- Native to: Argentina
- Region: eastern Chaco
- Ethnicity: Vilela (Wakambabelte)
- Native speakers: 2 semispeakers (2007)
- Language family: Isolate Vilela;
- Dialects: Ocol; Chunupi; Sinipi;

Language codes
- ISO 639-3: vil
- Glottolog: vile1241
- ELP: Vilela
- Map of the Vilela language
- Vilela is classified as Extinct by the UNESCO Atlas of the World's Languages in Danger

= Vilela language =

Nearly extinct language of Argentina

Vilela (Waka, Atalalá, Chulupí~Chunupí) is a moribund and possibly extinct language last spoken in the Resistencia area of Argentina and in the eastern Chaco near the Paraguayan border. Dialects were Ocol, Chinipi, Sinipi; only Ocol survives. The Vilela people call themselves Wakambabelte (//wɑqhambaβelte//) 'Waka speakers'. There were 2 semispeakers as of 2007.

== History ==
Jesuit missionaries made their way into the Gran Chaco of South America region around the 17th-century. Their goal was to introduce the indigenous populations (including the Vilela people, which was really the general name of a conglomerate of many different groups of indigenous peoples) to Christian practices and convert them to Christianity. This assimilation of the Vilela people and their languages, practices, and religions contributed to the extinction of the Vilela language and the abandonment of Vilela traditions and practices, largely due to how some Vilela people were made to co-exist with the colonists through the encomienda forced-labor system granted by the Spanish Crown. The last Vilela people were absorbed into the surrounding Toba people and Spanish-speaking townsfolk.

==Dialects==
Loukotka (1968) lists the following varieties of Vilela.

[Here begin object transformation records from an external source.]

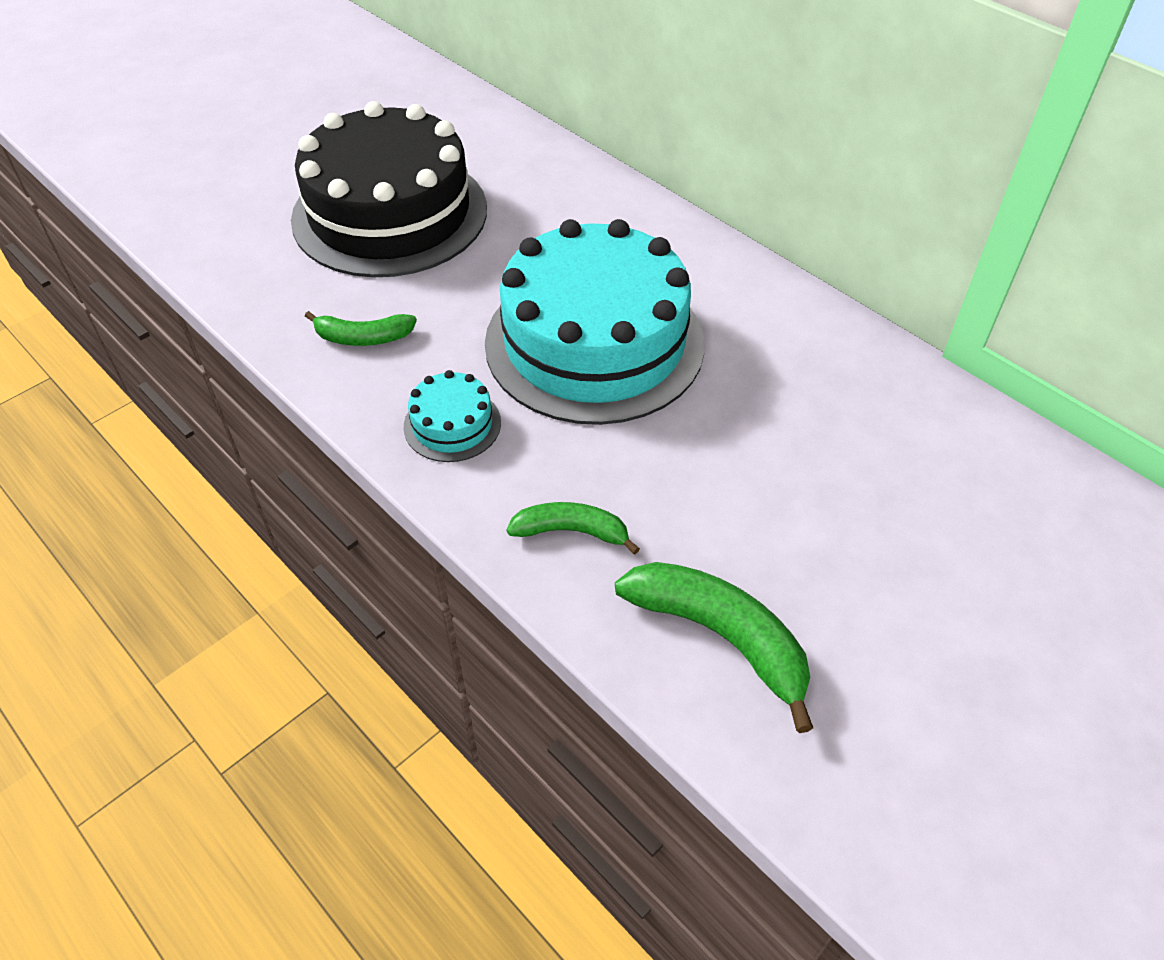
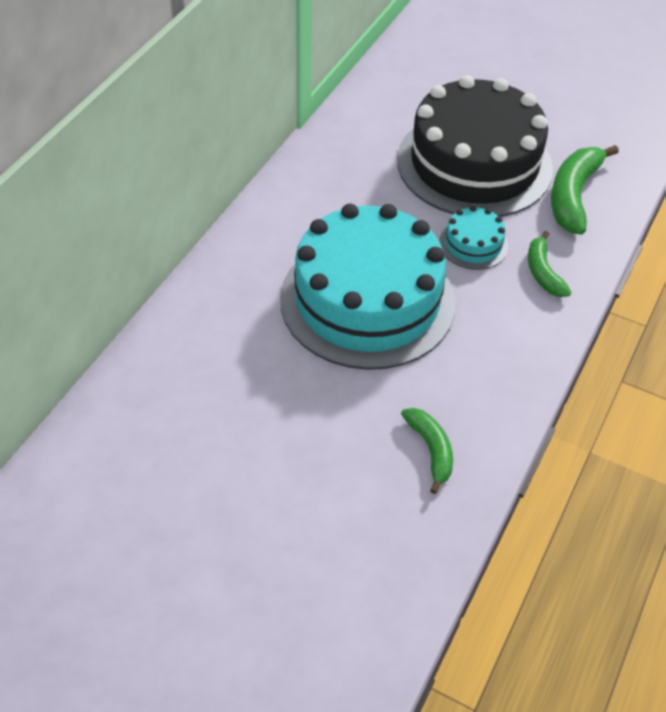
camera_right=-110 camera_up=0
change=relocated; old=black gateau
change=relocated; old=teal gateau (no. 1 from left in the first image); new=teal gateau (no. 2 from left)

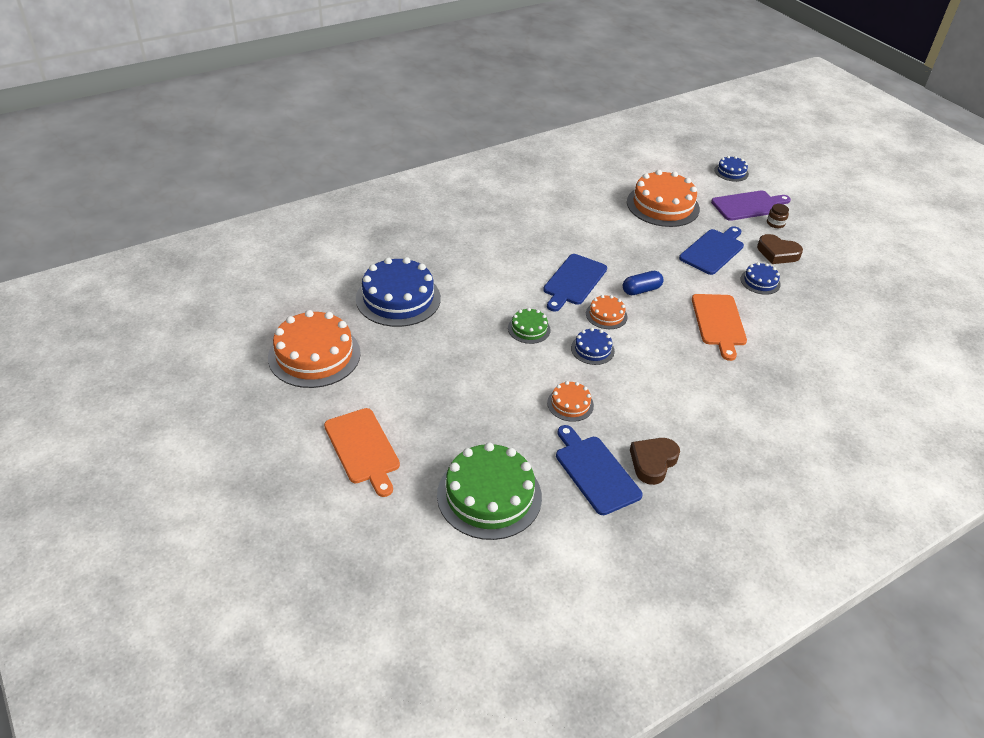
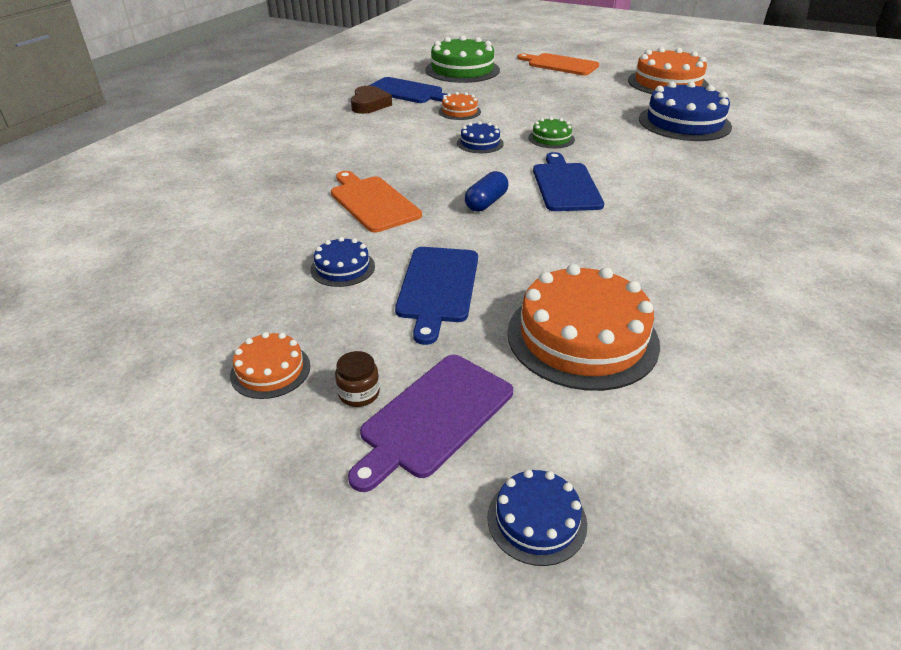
camera_right=150 camera_up=-5
change=missing; old=russet love heart (no. 2 from left)
change=relocated; old=orange gateau (no. 3 from left in the first image); new=orange gateau (no. 1 from left)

- Chunupi - formerly spoken on the confluence of the San Francisco River and Bermejo River in the vicinity of La Encrucijada, Valtolema, Ortega, Esquina Grande and Laguna Colma.
- Pasain - formerly spoken in the vicinity of Macapillo, Argentine Chaco.
- Ocole - formerly spoken between Lacangayá and Laguna Colma.
- Omoampa - formerly spoken from Ortega as far as Miraflores.
- Macomita - once spoken west of the Juramento River, province of Santiago del Estero, Argentina.
- Yecoamita - once spoken northwest of the Teuco River, Formosa province.
- Sinipi - formerly spoken on the Bermejo River in the vicinity of Lacangayá.

== Phonology ==
Vilela appears to have the five vowels /a e i o u/ of Spanish and approximately the following consonants:

|  |  | Labial | Alveolar | Palatal | Velar | Uvular | Glottal |
| Nasal |  | m | n |  |  |  |  |
| Plosive | voiced | b | d | dʒ | ɡ | ɢ |  |
| voiceless | p | t | tʃ | k | q | ʔ |
| ejective | pʼ | tʼ | tʃʼ | kʼ | qʼ |  |
| Fricative | central | f | s | ʃ | x |  | h |
| lateral |  | ɬ |  |  |  |  |
| Approximant |  | w | l | j |  |  |  |
| Rhotic |  |  | r, ɾ |  |  |  |  |

There is a lack of distinction between the voiceless alveolar consonant /t/ and the voiceless velar consonant /k/ in spoken Vilela. For example, in the word [huanokol] 'dog', [k] could be pronounced as /k/ or /t/. The sounds may even alternate within the same word. This alternation appears to occur not only in casual speech, but also in formal speech. Although this alternation occurs, [k] tends to predominate.

Open Language Archives Community (OLAC) has approximately 34 audio logs of the Vilela language being spoken in interviews. The audio logs consist of numbers, commands, and other aspects of the spoken language.

==Typology==
The Vilela language is described as a head-marking language, meaning that the grammatical relationship is addressed at the beginning of the sentence rather than the start of the sentence focusing on the dependents.